Tropical fruit farmer Jerry Ornellas said the parakeets destroy 10 to 25% of the lychee and longan crops on his 15 acres farm in Kapaa Homesteads each year.

“The parakeets are just the latest in a long line of invasive species faced by farmers in Hawaii,” said Ornellas, a past president of the Kauai County Farm Bureau. “The sad thing is that this happened when tropical fruits were on their way to becoming one of the rising stars in agricultural production here.”

This ringed parakeet is in a nest on Washington Place.  The birds nest in tree hollows.
This ringed parakeet in a nest on Washington Place. The birds nest in tree hollows. Courtesy: Laurie Carlson

The Kauai Parakeet Control Project began after the Hawaii Legislature allocated $ 350,000 in 2016 to fund the U.S. Department of Agriculture, the National Wildlife Research Center, to study and provide long-term scientific methods for reducing parakeet populations in Kauai.

Jane Anderson of Texas A&M University-Kingsville led the study, which is now under final review. The results are expected to be published later this year or early next year.

Eliminating the Kauai Rose Parakeets is likely impossible right now, but the goal is to have lasting effects by reducing their numbers to manageable levels, says Tiffani Keanini, manager of the Kauai Invasive Species Committee.

“They are very intelligent birds who can adapt to controls so several methods must be used, which are changed from time to time in order to work,” she said.

Keanini, part of the group driving the research, says the goal is to use the findings from the study to support parakeet reduction projects on all islands.

The island of Hawaii has only a small population of the birds, mostly in the Puna district.

But this July, ringed parakeets were spotted on Maui for the first time in more than a decade after resident Joe Ward reported that a parakeet was eating and catching seeds at a bird feeder in the Napili area. Four other parakeets are still at large in West Maui.

Maui Department of Land and Natural Resources biologist Fern Duvall estimates that there are likely fewer than nine ring-shaped parakeets on Maui that he believes must be wiped out before they can reproduce.

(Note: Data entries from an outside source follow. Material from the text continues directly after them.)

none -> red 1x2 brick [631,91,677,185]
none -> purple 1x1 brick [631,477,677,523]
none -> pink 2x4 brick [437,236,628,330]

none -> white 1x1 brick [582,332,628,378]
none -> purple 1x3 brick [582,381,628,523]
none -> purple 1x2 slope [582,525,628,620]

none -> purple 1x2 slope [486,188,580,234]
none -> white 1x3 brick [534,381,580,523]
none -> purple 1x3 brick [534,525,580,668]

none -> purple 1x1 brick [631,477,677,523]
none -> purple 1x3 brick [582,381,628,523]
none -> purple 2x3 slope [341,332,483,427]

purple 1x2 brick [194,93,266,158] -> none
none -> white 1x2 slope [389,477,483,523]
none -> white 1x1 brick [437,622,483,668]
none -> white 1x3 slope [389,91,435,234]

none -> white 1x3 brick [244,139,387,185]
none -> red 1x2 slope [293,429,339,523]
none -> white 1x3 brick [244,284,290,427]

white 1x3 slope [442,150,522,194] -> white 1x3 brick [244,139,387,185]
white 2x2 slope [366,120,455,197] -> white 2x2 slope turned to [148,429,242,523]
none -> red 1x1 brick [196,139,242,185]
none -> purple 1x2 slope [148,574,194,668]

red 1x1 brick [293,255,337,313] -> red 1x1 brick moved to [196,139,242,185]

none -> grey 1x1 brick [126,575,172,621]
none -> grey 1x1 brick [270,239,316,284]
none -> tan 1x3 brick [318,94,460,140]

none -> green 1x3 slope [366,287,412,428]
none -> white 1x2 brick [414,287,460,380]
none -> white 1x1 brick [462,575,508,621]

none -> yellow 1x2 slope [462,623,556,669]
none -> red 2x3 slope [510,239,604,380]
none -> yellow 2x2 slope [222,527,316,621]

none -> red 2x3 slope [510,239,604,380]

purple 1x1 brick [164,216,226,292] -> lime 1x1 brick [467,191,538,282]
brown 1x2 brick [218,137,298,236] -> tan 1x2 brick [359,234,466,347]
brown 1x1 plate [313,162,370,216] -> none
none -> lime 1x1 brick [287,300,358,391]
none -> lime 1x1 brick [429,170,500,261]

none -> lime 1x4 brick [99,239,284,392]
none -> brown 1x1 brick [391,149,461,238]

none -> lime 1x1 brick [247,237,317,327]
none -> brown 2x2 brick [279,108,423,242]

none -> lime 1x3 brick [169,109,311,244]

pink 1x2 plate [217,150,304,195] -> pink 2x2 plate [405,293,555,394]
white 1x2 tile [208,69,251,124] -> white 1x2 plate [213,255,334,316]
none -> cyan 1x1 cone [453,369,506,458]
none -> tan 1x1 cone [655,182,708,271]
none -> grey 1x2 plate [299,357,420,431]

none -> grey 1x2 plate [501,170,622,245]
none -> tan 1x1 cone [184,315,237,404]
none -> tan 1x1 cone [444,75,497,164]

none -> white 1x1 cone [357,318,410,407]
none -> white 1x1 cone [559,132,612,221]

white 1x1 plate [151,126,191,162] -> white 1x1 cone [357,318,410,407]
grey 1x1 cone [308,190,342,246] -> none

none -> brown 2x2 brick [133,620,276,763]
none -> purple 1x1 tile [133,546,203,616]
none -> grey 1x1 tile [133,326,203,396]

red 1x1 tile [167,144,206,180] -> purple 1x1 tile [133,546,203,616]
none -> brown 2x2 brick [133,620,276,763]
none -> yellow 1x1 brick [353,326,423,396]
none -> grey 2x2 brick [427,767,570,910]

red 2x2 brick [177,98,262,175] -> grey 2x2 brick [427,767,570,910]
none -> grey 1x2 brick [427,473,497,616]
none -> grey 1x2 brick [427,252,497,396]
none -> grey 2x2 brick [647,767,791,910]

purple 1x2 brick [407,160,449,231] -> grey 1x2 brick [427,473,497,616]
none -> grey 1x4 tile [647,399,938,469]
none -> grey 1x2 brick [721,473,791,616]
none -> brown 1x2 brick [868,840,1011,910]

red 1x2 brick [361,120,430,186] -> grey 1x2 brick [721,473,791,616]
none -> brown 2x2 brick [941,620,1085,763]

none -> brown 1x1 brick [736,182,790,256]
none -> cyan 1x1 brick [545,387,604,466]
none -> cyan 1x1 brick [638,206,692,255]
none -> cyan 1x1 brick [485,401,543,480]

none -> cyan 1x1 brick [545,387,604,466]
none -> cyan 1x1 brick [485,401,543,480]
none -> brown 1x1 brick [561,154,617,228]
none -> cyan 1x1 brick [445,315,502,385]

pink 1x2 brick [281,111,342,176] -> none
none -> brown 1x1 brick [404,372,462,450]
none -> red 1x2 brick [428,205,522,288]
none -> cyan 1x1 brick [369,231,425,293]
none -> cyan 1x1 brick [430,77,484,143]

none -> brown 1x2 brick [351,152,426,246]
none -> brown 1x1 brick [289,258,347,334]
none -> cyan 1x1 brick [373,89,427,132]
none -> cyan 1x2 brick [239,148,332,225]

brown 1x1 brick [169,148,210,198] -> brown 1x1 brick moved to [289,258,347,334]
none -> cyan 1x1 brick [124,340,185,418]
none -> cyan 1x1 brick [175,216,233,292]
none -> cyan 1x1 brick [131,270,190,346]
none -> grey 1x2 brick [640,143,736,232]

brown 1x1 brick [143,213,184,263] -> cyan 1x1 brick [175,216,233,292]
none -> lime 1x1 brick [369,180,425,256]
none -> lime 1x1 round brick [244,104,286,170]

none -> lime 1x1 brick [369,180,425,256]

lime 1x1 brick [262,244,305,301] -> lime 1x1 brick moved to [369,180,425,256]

The parakeets can live to be 10 to 20 years old and are productive breeders.

Duvall says the main problem with ringed parakeets is that people like them because they are beautiful.

“They’re not terrible like little stinging ants or have vicious faces like mongooses. But they’re still out of place, an invasive species that doesn’t belong in Hawaii, ”he said.

Adam Knox, operations manager for the Maui Invasive Species Committee, said, “We are at a happy stage where we have a good chance of getting rid of them completely.”

It’s a shame nothing is being done on Oahu to try to control the invasive rose-ringed parakeets if there is still a chance.

Maui-based biologist Duvall, who has worked with birds for more than 25 years, calls the lack of attention to Oahu “a missed opportunity to remove the parakeets while their numbers are still relatively few.”